JAKARTA: Persaingan teknologi kian memanas. OpenAI, perusahaan di balik chatbot canggih ChatGPT, menyatakan kesiapannya untuk membeli Google Chrome—peramban paling populer di dunia—jika Google benar-benar dipaksa menjualnya oleh pemerintah Amerika Serikat sebagai sanksi atas praktik monopoli.
Pernyataan mengejutkan ini disampaikan oleh Nick Turley, Kepala Produk ChatGPT, dalam kesaksiannya di pengadilan federal AS yang saat ini tengah membahas bentuk hukuman terhadap Google. Turley hadir sebagai saksi yang diajukan oleh Departemen Kehakiman AS (DoJ), yang sebelumnya memenangkan gugatan antitrust terhadap raksasa teknologi itu pada 2023.
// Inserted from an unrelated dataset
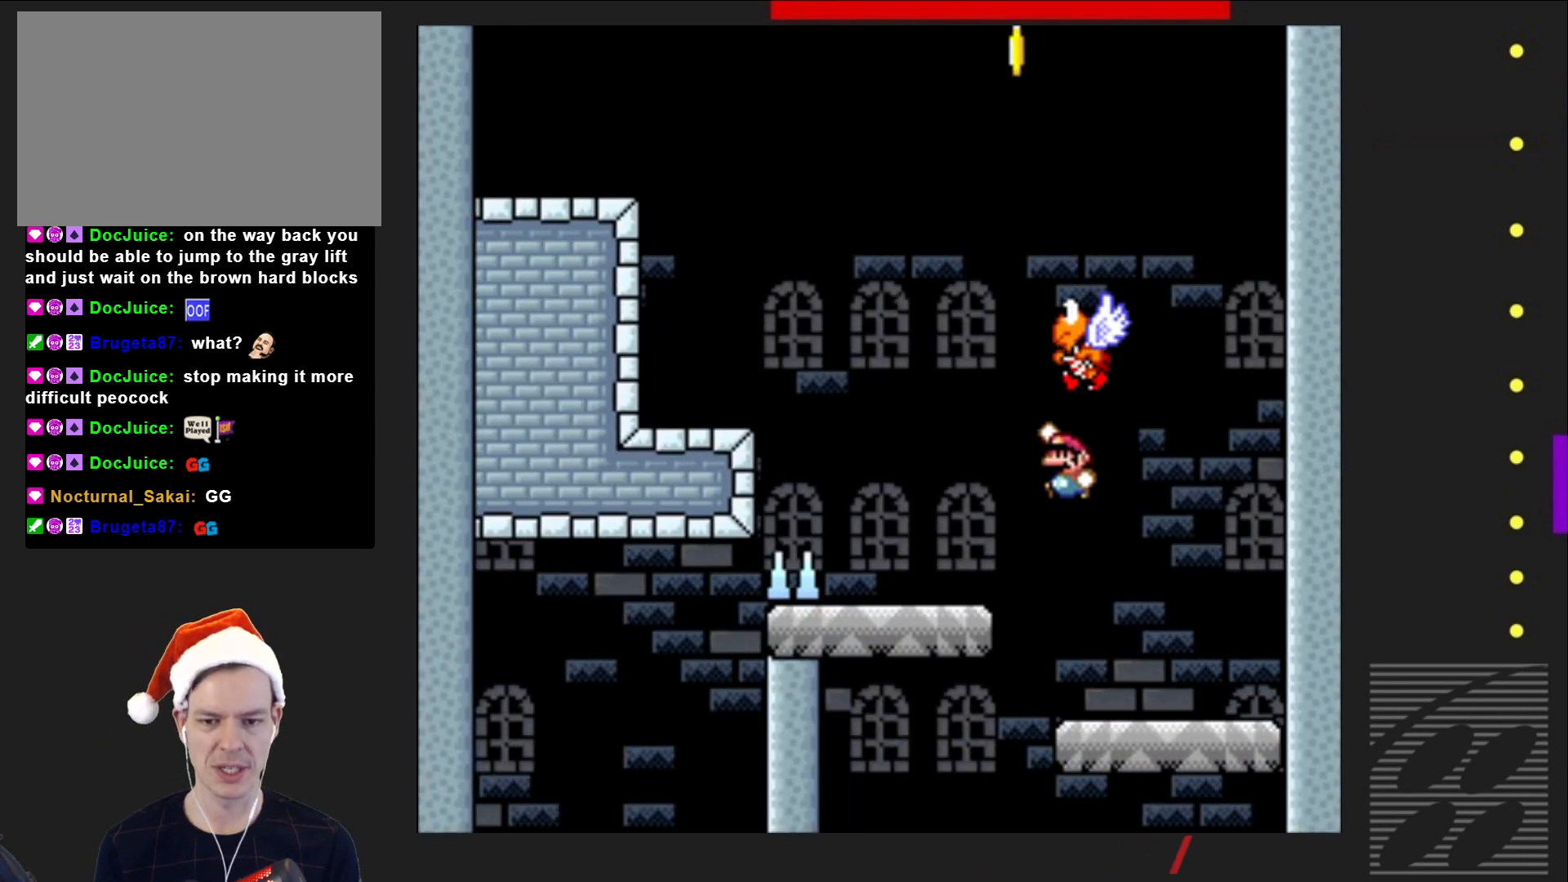
{"buttons": ["SQUARE", "DPAD_LEFT"], "events": [[167, "DPAD_LEFT", "down"], [267, "CROSS", "down"], [483, "CROSS", "up"]]}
“Dengan memiliki Chrome, kami bisa menawarkan pengalaman yang luar biasa dan memperkenalkan kepada pengguna seperti apa bentuk browser yang benar-benar berbasis AI,” kata Turley, dikutip dari Bloomberg.
Google dinilai telah menyalahgunakan dominasinya di pasar mesin pencari untuk menyingkirkan kompetitor dan mempertahankan posisi dominannya melalui praktik tidak adil—seperti kontrak eksklusif dengan produsen gadget dan integrasi produk yang menutup ruang persaingan.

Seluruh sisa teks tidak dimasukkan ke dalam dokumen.